▶ [EXTRAIT DU DOCUMENT]
• • •
Et si Steam était en train de contribuer insidieusement à la mort du marché des jeux vidéo sur ordinateurs ? C'est en tout cas ce qu'affirment deux grosses enseignes digitales et deux revendeurs de produits physiques britanniques. Pour les premières, la clause de non-concurrence imposée par la plateforme de Valve est tout simplement en train de mettre à mal le marché et de tuer toute forme de concurrence. Selon la bonne vieille logique populaire qui dit, bien souvent trop rapidement, qu'une situation de monopole n'est jamais bonne pour le consommateur, il serait urgent d'ouvrir le marché de la délocalisation à d'autres acteurs. Et ce sont les concurrents souffrant directement de Steam qui le disent !
Pour y remédier, les deux enseignes digitales, dont le nom est inconnu, souhaiteraient tout simplement que les éditeurs leur mettent à disposition des versions « libres » de leurs produits pour ajouter ces titres à leur catalogue.
Du côté des revendeurs physiques, ceux-ci critiquent notamment la nécessite de lier certains jeux à un compte Steam. A terme, pourquoi le client irait-il chez eux si, de toute façon, il doit « activer » sa clé via la plateforme des développeurs de la saga Half-Life ? Les menaces commencent à émerger : les enseignes britanniques assurent qu'elles finiront par ne plus proposer les jeux des éditeurs qui comprennent une telle obligation. Un sacré manque à gagner pour elles si elles décident de suspendre la vente de blockbuster tel que Call of Duty : Black Ops qui est justement concerné par cette question.
Plus que jamais, la dématérialisation est au coeur des réflexions sur l'économie vidéo-ludique.
Il faut noter que Valve s'est très précocement lancé sur ce marché par rapport à ses concurrents et a ainsi pu faire évoluer de manière très intéressante sa plateforme, aujourd'hui disponible même sur Mac, support délaissé par les jeux vidéo sortis de quelques rares titres dont ceux de Blizzard jusqu'à il y a quelques temps.
Si nous évoquons relativement régulièrement les possibles concurrents à Steam et les réticences que provoque la situation quasi-monopolistique de la plateforme de Valve, il convient de nuancer le raisonnement trop simpliste selon lequel cette domination est complètement néfaste pour le marché du jeu vidéo PC.
Certes, pour rappeler quelques chiffres, Steam compte 25 millions de comptes, plus de 1 000 titres et pèse 80% des ventes dématérialisées. La situation peut paraitre préoccupante. Ne nous leurrons pas : Valve impose ses conditions à ses partenaires. En même temps, n'est-ce pas les éditeurs eux-même qui ont choisi la solution de facilité en déléguant à Steam le travail de distribution dématérialisée ? Ils ont beau essayé de combler leur retard et de se relancer dans la course (Games for Windows par exemple), Valve a pris beaucoup d'avance et a su développer ses services grâce à eux.
• • •
▶ [DONNÉES FOURNIES]
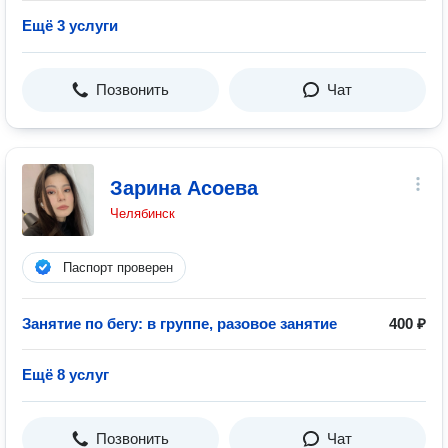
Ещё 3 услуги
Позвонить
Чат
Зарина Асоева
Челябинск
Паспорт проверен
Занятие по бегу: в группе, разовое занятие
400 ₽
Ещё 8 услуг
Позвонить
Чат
• • •
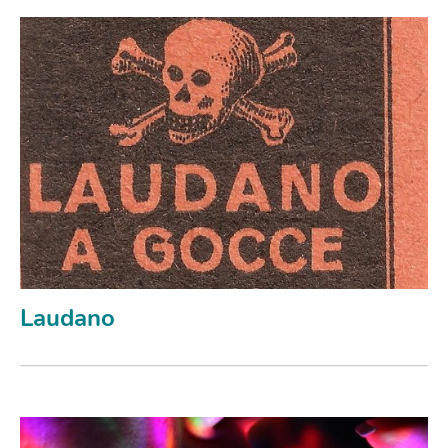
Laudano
• • •
▶ [ÉNONCÉ 1]
D'après l'extrait sur Steam, quelle part des ventes dématérialisées la plateforme représente-t-elle ?
▶ [ÉNONCÉ 2]
Relevez tous les chiffres que l'extrait donne sur Steam.
▶ [ÉNONCÉ 3]
Recopiez le passage de l'extrait qui va de "Certes, pour rappeler" jusqu'à "grâce à eux." inclus.
Les lignes n'ont aucun rôle dans ce travail.

▶ [RÉSULTAT 1]
Steam pèse 80% des ventes dématérialisées.

▶ [RÉSULTAT 2]
- 25 millions de comptes
- plus de 1 000 titres
- 80% des ventes dématérialisées

▶ [RÉSULTAT 3]
Certes, pour rappeler quelques chiffres, Steam compte 25 millions de comptes, plus de 1 000 titres et pèse 80% des ventes dématérialisées. La situation peut paraitre préoccupante. Ne nous leurrons pas : Valve impose ses conditions à ses partenaires. En même temps, n'est-ce pas les éditeurs eux-même qui ont choisi la solution de facilité en déléguant à Steam le travail de distribution dématérialisée ? Ils ont beau essayé de combler leur retard et de se relancer dans la course (Games for Windows par exemple), Valve a pris beaucoup d'avance et a su développer ses services grâce à eux.